### [What the task requires]
Using the source text below, decide whether each of the following statements agrees with it, and support each yes or no with the deciding words from the text, quoted exactly. (a) The parts that form islands are checked with Dijkstra's algorithm. (b) Alpha-hulls can take in non-convex shapes. (c) The island hulls are drawn with a dark blue border.

### [Source text]
——
We now apply the Bellman-Ford algorithm to check which parts form islands:

bigisland2_arcs = as.matrix(bigisland2_arcs)
rownames(bigisland2_arcs) = NULL

BF_dists_3 = list()
inf.nodes2 = list()
        for(k in 1:max(dat2$cutt))
            {
    
                BF_dists_3[[k]] = optrees::getShortestPathTree(nodes = 1:max(dat2$cutt), arcs = bigisland2_arcs, source.node = k, algorithm = "Bellman-Ford", directed = F, show.data = F, show.graph = F, show.distances = F)
                inf.nodes2[[k]] = which(BF_dists_3[[k]]$distances == Inf) 
            }
unique(inf.nodes2)

## [[1]]
## [1]  6 16 17
## 
## [[2]]
##  [1]  1  2  3  4  5  7  8  9 10 11 12 13 14 15

And indeed it is easily verifiable that those 2 groups of clusters form two separate islands (as long as the scaling factor for the hulls can identify). We can now draw the 2 hulls that identify those islands:

islandhull = list()
for(i in unique(inf.nodes2))
{
    new.dat = dat2[dat2$cutt %in% i, 1:2]
    islandhull[[paste(i, collapse = ",")]] = new.dat[chull(new.dat[,1], new.dat[,2]),]
    colnames(islandhull[[paste(i, collapse = ",")]]) = c("x", "y")
}
plot(dat2[,1], dat2[,2], col = "gray", pch = 16, xlab = "tSNE 1", ylab = "tSNE 2")
for(i in names(islandhull)) 
    {
        polygon(islandhull[[i]][,1], islandhull[[i]][,2], border = "darkred", lwd = 2)
    }

Shaping with \(\alpha\)-convex hulls

Convex hulls join the outermost points but try to find the smallest set of points. The shape of the islands for which we have a visual intuition is not the one the convex hull actually draws. To get a more refined shape we can use \(\alpha\)-hulls, which are more general types of hulls that can also encompass non-convex shapes. \(\alpha\)-hulls are controlled by a parameter, \(\alpha\), that determines the minimum distance in space at which two points can be joined. A large enough \(\alpha\) will eventually lead to the convex hull, while a progressively smaller \(\alpha\) will fragment the shape until no two points can be joined. To compute \(\alpha\)-hulls we will use the ahull function from the alphahull package, developed by Beatriz Pateiro-López and Alberto Rodríguez-Casal (paper). The paper also provides some useful theory behind how these hulls are constructed.

islandahull = list()
plot(dat2[,1], dat2[,2], col = "gray", pch = 16, main = expression(paste("Island boundaries by ", alpha, "-convex shape", sep = "")), xlab = "tSNE 1", ylab = "tSNE 2")
——
### [Material supplied]
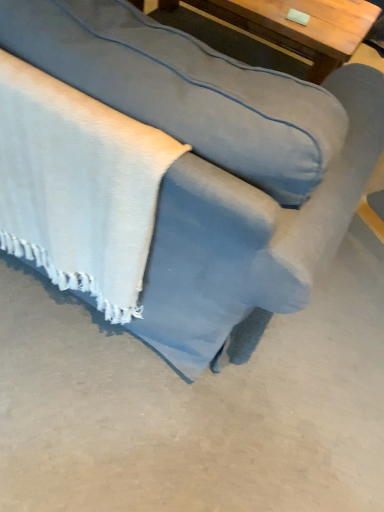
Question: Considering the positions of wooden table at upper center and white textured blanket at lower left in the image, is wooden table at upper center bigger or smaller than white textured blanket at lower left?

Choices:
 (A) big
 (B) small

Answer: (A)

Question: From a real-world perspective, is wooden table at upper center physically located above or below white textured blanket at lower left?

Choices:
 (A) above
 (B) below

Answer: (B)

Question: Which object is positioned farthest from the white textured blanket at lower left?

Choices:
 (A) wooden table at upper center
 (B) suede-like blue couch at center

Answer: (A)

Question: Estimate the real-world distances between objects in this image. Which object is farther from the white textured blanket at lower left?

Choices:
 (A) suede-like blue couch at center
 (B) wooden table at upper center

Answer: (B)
——
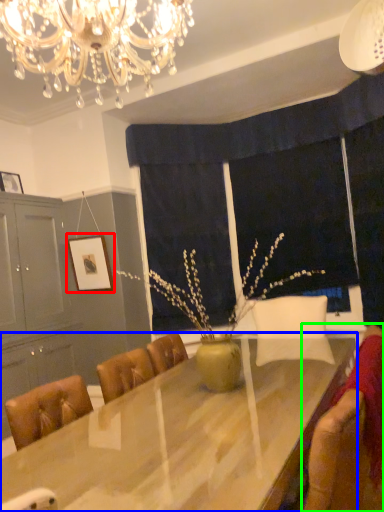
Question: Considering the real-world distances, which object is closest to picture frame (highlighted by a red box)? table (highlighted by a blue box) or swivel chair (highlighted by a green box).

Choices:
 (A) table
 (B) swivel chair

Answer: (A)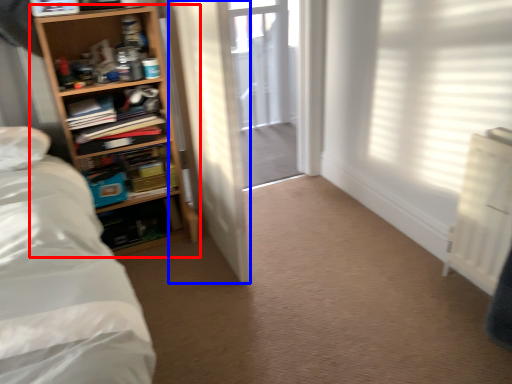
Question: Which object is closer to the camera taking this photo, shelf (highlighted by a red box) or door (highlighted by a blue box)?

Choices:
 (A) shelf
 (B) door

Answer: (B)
——
### [The reply]
(a) No: "We now apply the Bellman-Ford algorithm to check which parts form islands"
(b) Yes: "more general types of hulls that can also encompass non-convex shapes"
(c) No: border = "darkred"